━━━━━ PROVIDED DATA ━━━━━
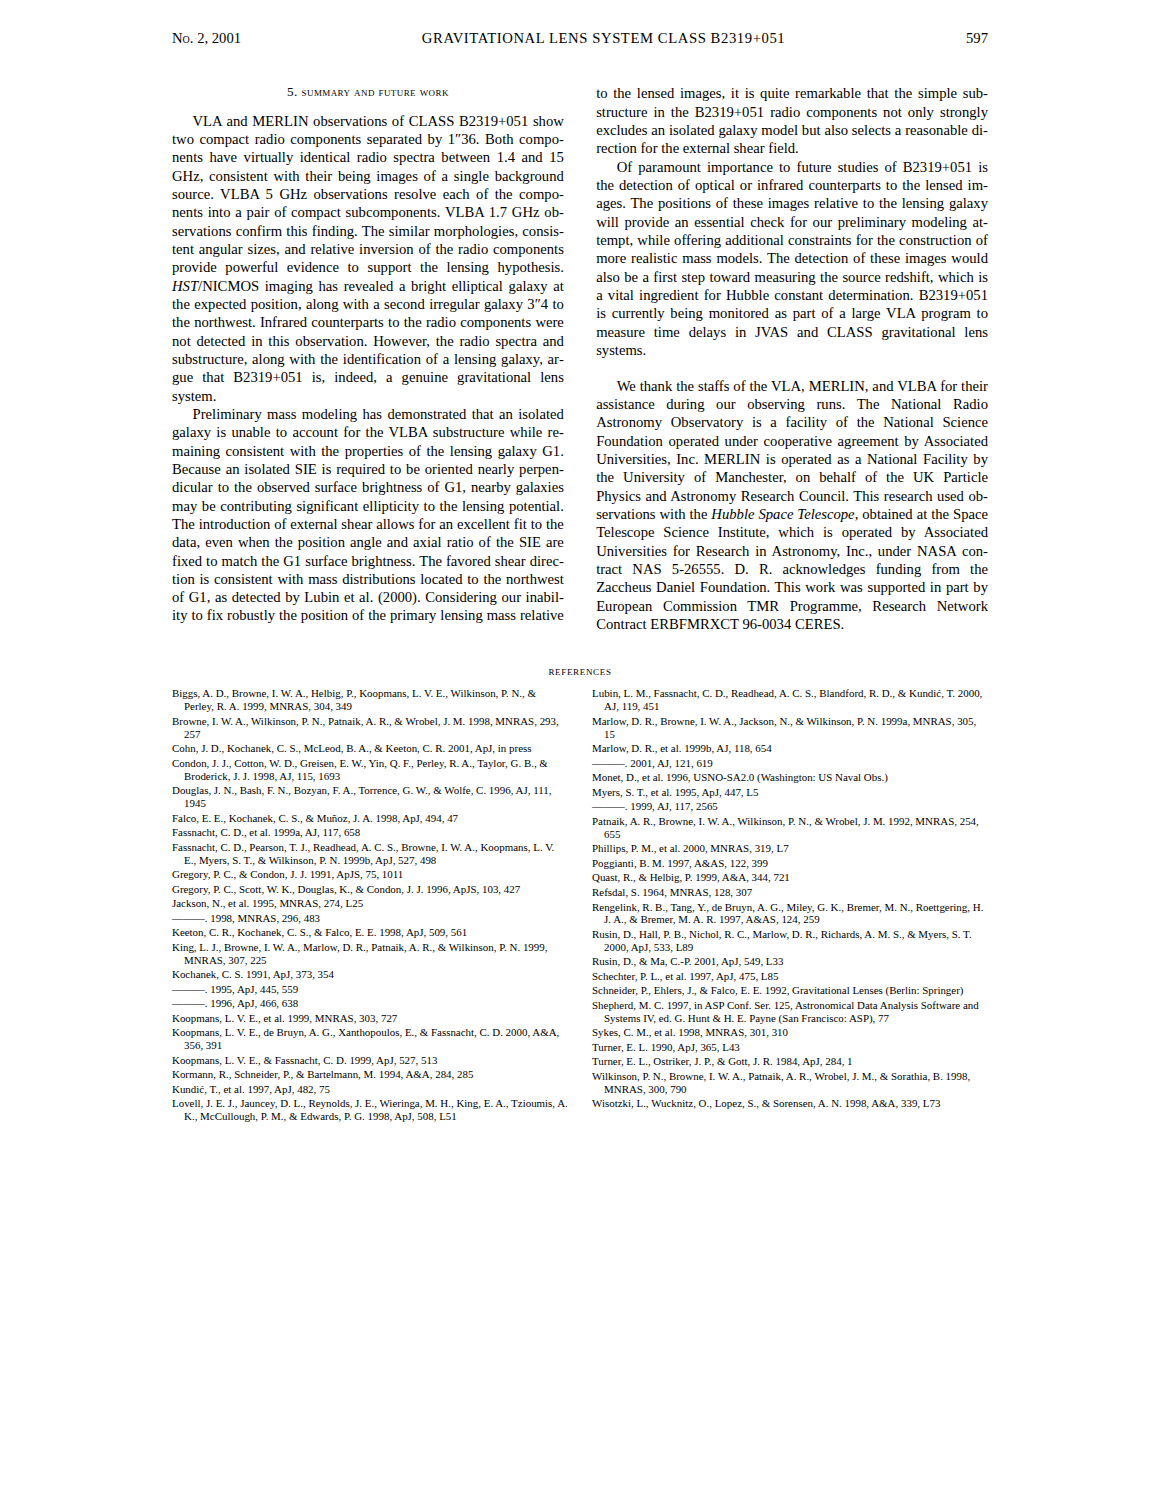No. 2, 2001 GRAVITATIONAL LENS SYSTEM CLASS B2319+051 597
5. summary and future work
VLA and MERLIN observations of CLASS B2319+051 show two compact radio components separated by 1″36. Both components have virtually identical radio spectra between 1.4 and 15 GHz, consistent with their being images of a single background source. VLBA 5 GHz observations resolve each of the components into a pair of compact subcomponents. VLBA 1.7 GHz observations confirm this finding. The similar morphologies, consistent angular sizes, and relative inversion of the radio components provide powerful evidence to support the lensing hypothesis. HST/NICMOS imaging has revealed a bright elliptical galaxy at the expected position, along with a second irregular galaxy 3″4 to the northwest. Infrared counterparts to the radio components were not detected in this observation. However, the radio spectra and substructure, along with the identification of a lensing galaxy, argue that B2319+051 is, indeed, a genuine gravitational lens system.
Preliminary mass modeling has demonstrated that an isolated galaxy is unable to account for the VLBA substructure while remaining consistent with the properties of the lensing galaxy G1. Because an isolated SIE is required to be oriented nearly perpendicular to the observed surface brightness of G1, nearby galaxies may be contributing significant ellipticity to the lensing potential. The introduction of external shear allows for an excellent fit to the data, even when the position angle and axial ratio of the SIE are fixed to match the G1 surface brightness. The favored shear direction is consistent with mass distributions located to the northwest of G1, as detected by Lubin et al. (2000). Considering our inability to fix robustly the position of the primary lensing mass relative to the lensed images, it is quite remarkable that the simple substructure in the B2319+051 radio components not only strongly excludes an isolated galaxy model but also selects a reasonable direction for the external shear field.
Of paramount importance to future studies of B2319+051 is the detection of optical or infrared counterparts to the lensed images. The positions of these images relative to the lensing galaxy will provide an essential check for our preliminary modeling attempt, while offering additional constraints for the construction of more realistic mass models. The detection of these images would also be a first step toward measuring the source redshift, which is a vital ingredient for Hubble constant determination. B2319+051 is currently being monitored as part of a large VLA program to measure time delays in JVAS and CLASS gravitational lens systems.
We thank the staffs of the VLA, MERLIN, and VLBA for their assistance during our observing runs. The National Radio Astronomy Observatory is a facility of the National Science Foundation operated under cooperative agreement by Associated Universities, Inc. MERLIN is operated as a National Facility by the University of Manchester, on behalf of the UK Particle Physics and Astronomy Research Council. This research used observations with the Hubble Space Telescope, obtained at the Space Telescope Science Institute, which is operated by Associated Universities for Research in Astronomy, Inc., under NASA contract NAS 5-26555. D. R. acknowledges funding from the Zaccheus Daniel Foundation. This work was supported in part by European Commission TMR Programme, Research Network Contract ERBFMRXCT 96-0034 CERES.
references
Biggs, A. D., Browne, I. W. A., Helbig, P., Koopmans, L. V. E., Wilkinson, P. N., & Perley, R. A. 1999, MNRAS, 304, 349
Browne, I. W. A., Wilkinson, P. N., Patnaik, A. R., & Wrobel, J. M. 1998, MNRAS, 293, 257
Cohn, J. D., Kochanek, C. S., McLeod, B. A., & Keeton, C. R. 2001, ApJ, in press
Condon, J. J., Cotton, W. D., Greisen, E. W., Yin, Q. F., Perley, R. A., Taylor, G. B., & Broderick, J. J. 1998, AJ, 115, 1693
Douglas, J. N., Bash, F. N., Bozyan, F. A., Torrence, G. W., & Wolfe, C. 1996, AJ, 111, 1945
Falco, E. E., Kochanek, C. S., & Muñoz, J. A. 1998, ApJ, 494, 47
Fassnacht, C. D., et al. 1999a, AJ, 117, 658
Fassnacht, C. D., Pearson, T. J., Readhead, A. C. S., Browne, I. W. A., Koopmans, L. V. E., Myers, S. T., & Wilkinson, P. N. 1999b, ApJ, 527, 498
Gregory, P. C., & Condon, J. J. 1991, ApJS, 75, 1011
Gregory, P. C., Scott, W. K., Douglas, K., & Condon, J. J. 1996, ApJS, 103, 427
Jackson, N., et al. 1995, MNRAS, 274, L25
———. 1998, MNRAS, 296, 483
Keeton, C. R., Kochanek, C. S., & Falco, E. E. 1998, ApJ, 509, 561
King, L. J., Browne, I. W. A., Marlow, D. R., Patnaik, A. R., & Wilkinson, P. N. 1999, MNRAS, 307, 225
Kochanek, C. S. 1991, ApJ, 373, 354
———. 1995, ApJ, 445, 559
———. 1996, ApJ, 466, 638
Koopmans, L. V. E., et al. 1999, MNRAS, 303, 727
Koopmans, L. V. E., de Bruyn, A. G., Xanthopoulos, E., & Fassnacht, C. D. 2000, A&A, 356, 391
Koopmans, L. V. E., & Fassnacht, C. D. 1999, ApJ, 527, 513
Kormann, R., Schneider, P., & Bartelmann, M. 1994, A&A, 284, 285
Kundić, T., et al. 1997, ApJ, 482, 75
Lovell, J. E. J., Jauncey, D. L., Reynolds, J. E., Wieringa, M. H., King, E. A., Tzioumis, A. K., McCullough, P. M., & Edwards, P. G. 1998, ApJ, 508, L51
Lubin, L. M., Fassnacht, C. D., Readhead, A. C. S., Blandford, R. D., & Kundić, T. 2000, AJ, 119, 451
Marlow, D. R., Browne, I. W. A., Jackson, N., & Wilkinson, P. N. 1999a, MNRAS, 305, 15
Marlow, D. R., et al. 1999b, AJ, 118, 654
———. 2001, AJ, 121, 619
Monet, D., et al. 1996, USNO-SA2.0 (Washington: US Naval Obs.)
Myers, S. T., et al. 1995, ApJ, 447, L5
———. 1999, AJ, 117, 2565
Patnaik, A. R., Browne, I. W. A., Wilkinson, P. N., & Wrobel, J. M. 1992, MNRAS, 254, 655
Phillips, P. M., et al. 2000, MNRAS, 319, L7
Poggianti, B. M. 1997, A&AS, 122, 399
Quast, R., & Helbig, P. 1999, A&A, 344, 721
Refsdal, S. 1964, MNRAS, 128, 307
Rengelink, R. B., Tang, Y., de Bruyn, A. G., Miley, G. K., Bremer, M. N., Roettgering, H. J. A., & Bremer, M. A. R. 1997, A&AS, 124, 259
Rusin, D., Hall, P. B., Nichol, R. C., Marlow, D. R., Richards, A. M. S., & Myers, S. T. 2000, ApJ, 533, L89
Rusin, D., & Ma, C.-P. 2001, ApJ, 549, L33
Schechter, P. L., et al. 1997, ApJ, 475, L85
Schneider, P., Ehlers, J., & Falco, E. E. 1992, Gravitational Lenses (Berlin: Springer)
Shepherd, M. C. 1997, in ASP Conf. Ser. 125, Astronomical Data Analysis Software and Systems IV, ed. G. Hunt & H. E. Payne (San Francisco: ASP), 77
Sykes, C. M., et al. 1998, MNRAS, 301, 310
Turner, E. L. 1990, ApJ, 365, L43
Turner, E. L., Ostriker, J. P., & Gott, J. R. 1984, ApJ, 284, 1
Wilkinson, P. N., Browne, I. W. A., Patnaik, A. R., Wrobel, J. M., & Sorathia, B. 1998, MNRAS, 300, 790
Wisotzki, L., Wucknitz, O., Lopez, S., & Sorensen, A. N. 1998, A&A, 339, L73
━━━━━
:: WHAT TO DO ::
Which lines of the records above contain the word "Keeton"? Show each of them.

:: EXERCISE ANSWER ::
Cohn, J. D., Kochanek, C. S., McLeod, B. A., & Keeton, C. R. 2001, ApJ, in press
Keeton, C. R., Kochanek, C. S., & Falco, E. E. 1998, ApJ, 509, 561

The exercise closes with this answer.